For a set of lines, features are then extracted.  Here are the features:
1. A one-hot encoded array of words whose primary stress had to be altered (rule 6 above)
2. The average of the sample's transformation rules (ex: 4.2)
3. The average words per line
4. The average syllables per line
5. The individual ratios of each sample's transformation rules

These features are then fed into two models.  The primary model is a [Multinomial Naive Bayes](https://scikit-learn.org/stable/modules/generated/sklearn.naive_bayes.MultinomialNB.html).  This is supplemented by a second model, [(Complement Naive Bayes)](https://scikit-learn.org/stable/modules/generated/sklearn.naive_bayes.ComplementNB.html).
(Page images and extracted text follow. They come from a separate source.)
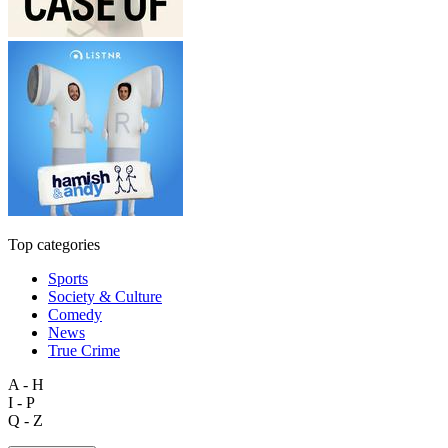
Top categories
Sports
Society & Culture
Comedy
News
True Crime
A - H
I - P
Q - Z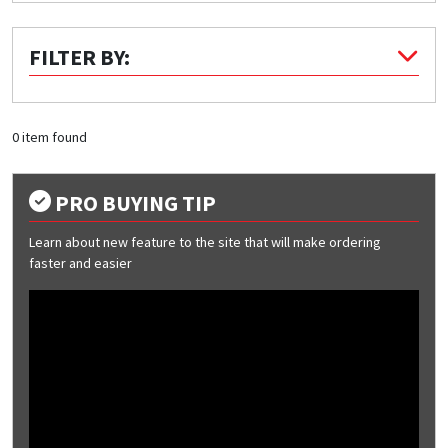
Quick Price
FILTER BY:
Look up cost for a product based on your size
and specifications.
0 item found
Register for an Account
PRO BUYING TIP
Dont miss out! With a registered account, you
Learn about new feature to the site that will make ordering
can experience the full benefits of shopping
faster and easier
with us that will help your business.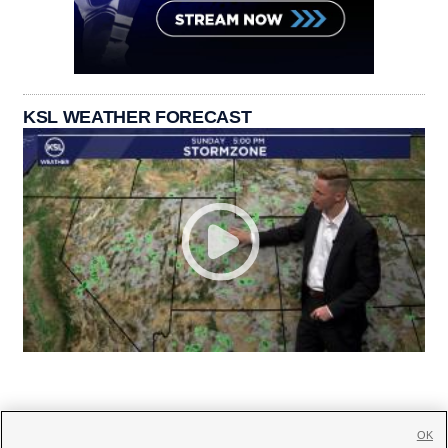
KSL WEATHER FORECAST
OK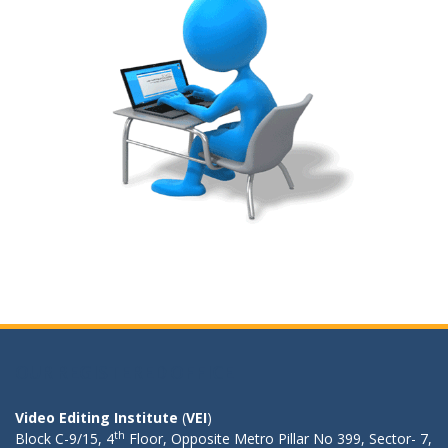
OUR REGISTERED OFFICE
Video Editing Institute
(
VEI
)
th
Block C-9/15, 4
Floor, Opposite Metro Pillar No 399, Sector- 7,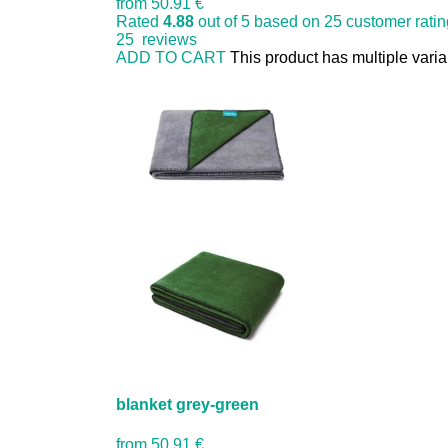
from
50.91 €
Rated
4.88
out of 5 based on
25
customer rati
25
reviews
ADD TO CART
This product has multiple vari
blanket grey-green
from
50.91 €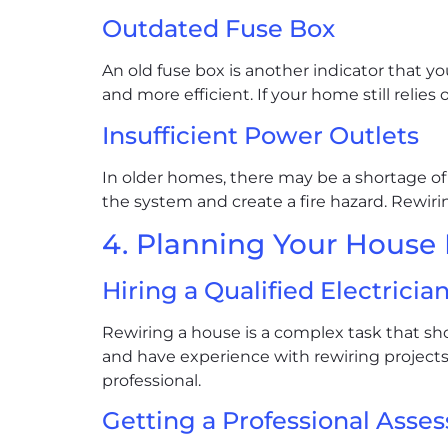
Outdated Fuse Box
An old fuse box is another indicator that 
and more efficient. If your home still relies
Insufficient Power Outlets
In older homes, there may be a shortage of 
the system and create a fire hazard. Rewiri
4. Planning Your House
Hiring a Qualified Electricia
Rewiring a house is a complex task that shou
and have experience with rewiring projects
professional.
Getting a Professional Asse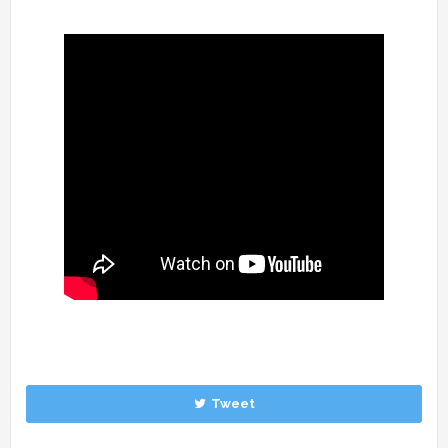
Tweet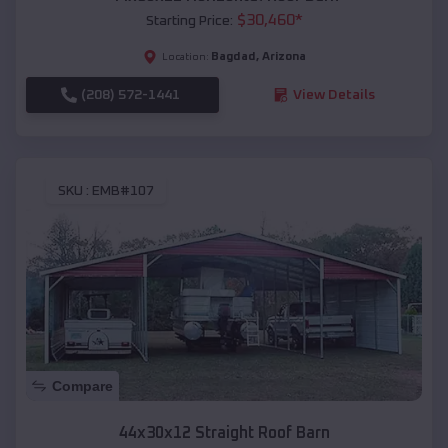
$
30,460
*
Starting Price:
Bagdad
,
Arizona
Location:
(208) 572-1441
View Details
SKU :
EMB#107
Compare
44x30x12 Straight Roof Barn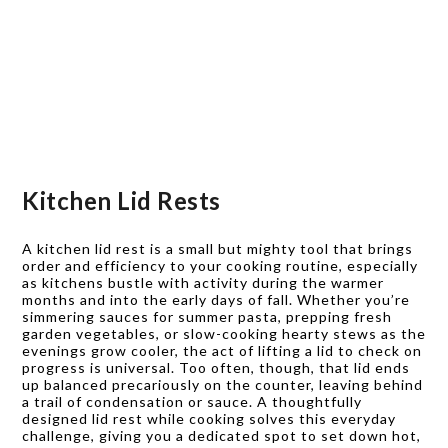
Kitchen Lid Rests
A kitchen lid rest is a small but mighty tool that brings
order and efficiency to your cooking routine, especially
as kitchens bustle with activity during the warmer
months and into the early days of fall. Whether you’re
simmering sauces for summer pasta, prepping fresh
garden vegetables, or slow-cooking hearty stews as the
evenings grow cooler, the act of lifting a lid to check on
progress is universal. Too often, though, that lid ends
up balanced precariously on the counter, leaving behind
a trail of condensation or sauce. A thoughtfully
designed lid rest while cooking solves this everyday
challenge, giving you a dedicated spot to set down hot,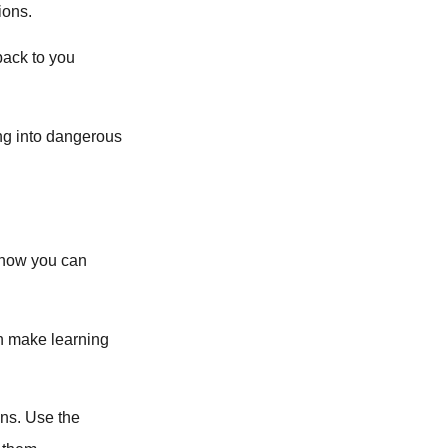
ions.
back to you
ng into dangerous
s how you can
an make learning
ons. Use the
The model is trained on approximately 15,000 lines from each category 

- 15th Century (Chaucer, Gower, Henryson)
- 16th Century (Marlowe, Raleigh, Shakespeare, Sidney, Skelton, Spencer, Surrey, Wyatt)
- 17th Century (Donne, Dryden, Jonson, Milton, Vaughan)
- 18th Century (Akenside, Cowper, Johnson, Pope, Swift)
- 19th Century, Romantic (Byron, Coleridge, Shelley, Wordsworth)
- 19th Century, Victorian (Arnold, Browning, Swinburne, Tennyson, Wilde)

using groups of 100 lines.

The trained model's accuracy is in the upper 90s.

There is an `/OUT_OF_SAMPLE` folder for demonstration purposes.  None of these poets are found in the train/test data.